By Pascal theorem for the degenerate cyclic hexagon $EEDBAC,$ the intersections $P \equiv EE \cap AB,$ $ED \cap AC$ and $Q \equiv DB \cap CE$ are collinear, but $ED \cap AC$ is the infinity point of the parallel lines $ ED,AC$ $\Longrightarrow$ $ED \parallel AC \parallel PQ.$ Since $PA \parallel QC,$ it follows that $PACQ$ is a parallelogram $\Longrightarrow$ Segments $AC$ and $PQ$ are congruent and parallel.

we know that $AE=BC$ and $AE=DC$ $\longrightarrow$ $DC=BC$ so $BDC=CBD$ $\longrightarrow$ $CQ=$ ${DC}^{2}$ $/$ $EC$ other wise from 2 triangle PAE and AEC we know that $PA=$ ${AE}^{2}$ $/$ $EC$ so $PA=QC$ so $PAQC$ is a parallelogram! im so slothy excuse me for my bad write if you not catch say to explain it!!

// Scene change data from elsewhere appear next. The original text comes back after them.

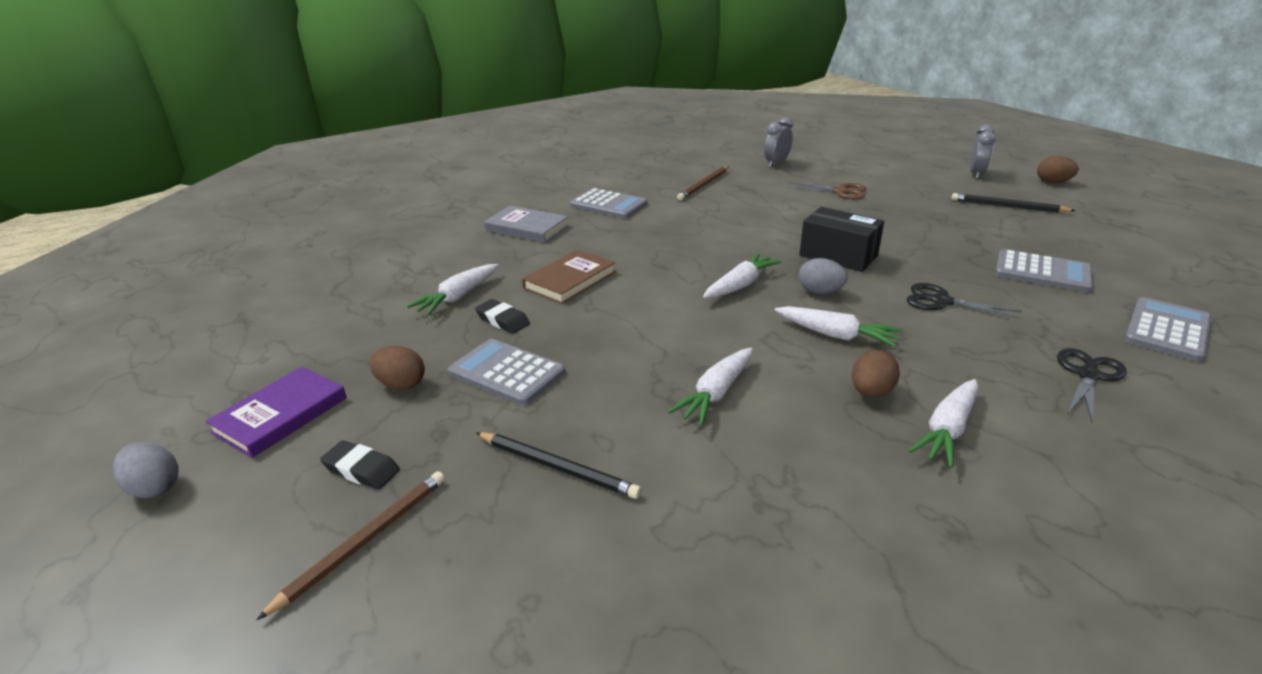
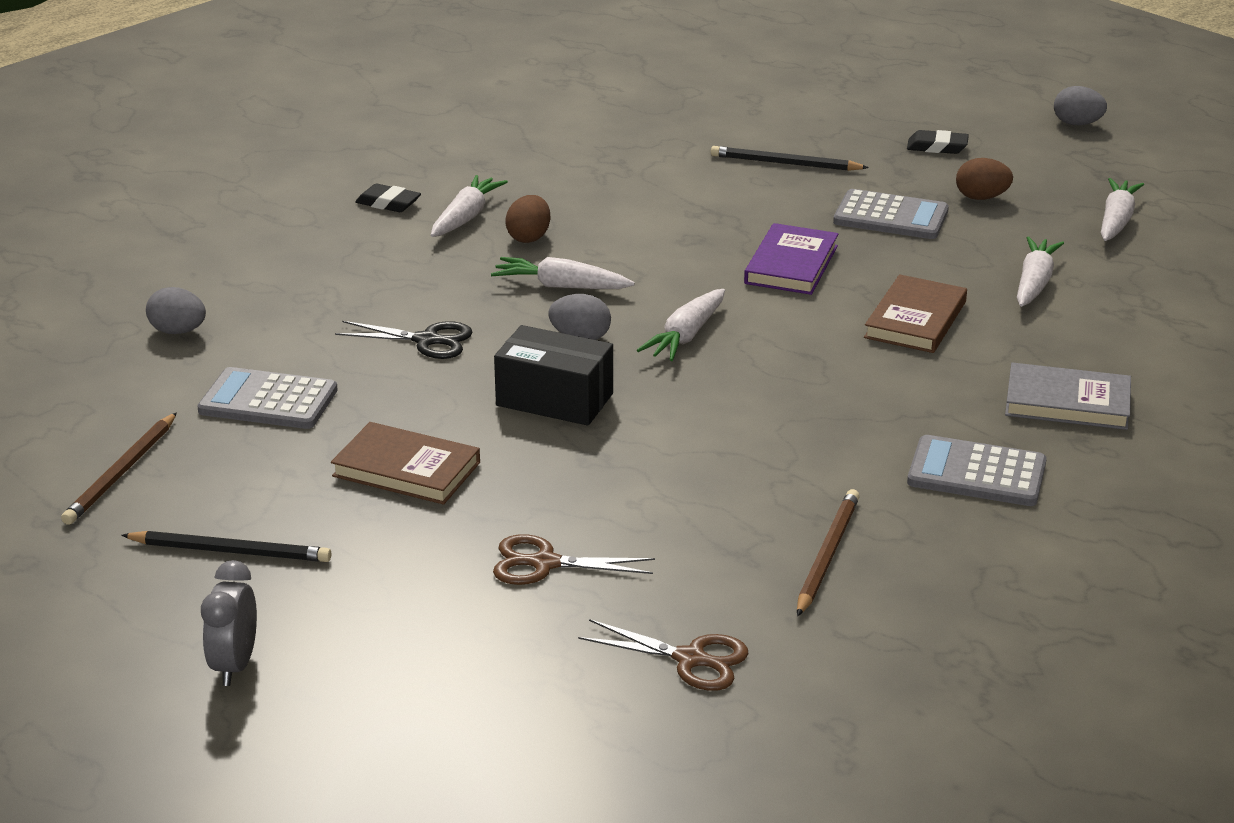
camera: 165 degrees right, 0 degrees up
(280, 415) = (1056, 168): purple book -> purple book (791, 265)
(364, 541) = (886, 119): brown pencil -> brown pencil (121, 472)
(502, 320) = (949, 262): black eraser -> black eraser (388, 203)
(716, 394) = (677, 221): white carrot -> white carrot (1116, 220)
(776, 164) = (692, 659): grey clock -> brown scissors
(926, 230) = (406, 469): none -> brown book
(1053, 182) = (84, 649): brown egg -> none
(1088, 375) = (307, 274): black scissors -> none
(1166, 330) = (178, 331): grey calculator -> grey egg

Let’s forget that circle is called $c$ and let it be $\omega$. We can take it as unit circle centered at $0$ on complex plane. Denote with small letter $x$ complex number representing point $X$. Since $\omega$ is the unit circle $$(AB\parallel EC\wedge AC\parallel ED)\iff \left(e=\frac{ab}{c}\wedge d=\frac{c^2}{b}\right).$$From intersection formula $$q=\frac{bd(c+e)-ce(b+d)}{bd-ce}=\frac{c(c^2+ab)-a(b^2+c^2)}{c^2-ab},$$$$p=\frac{e^2(a+b)-2abe}{e^2-ab}=\frac{ab(a+b-2c)}{ab-c^2}.$$Thus $$p-q=\frac{c^3+a^2b-abc-ac^2}{ab-c^2}=a-c.$$In particular $$|p-q|=|a-c|$$QED.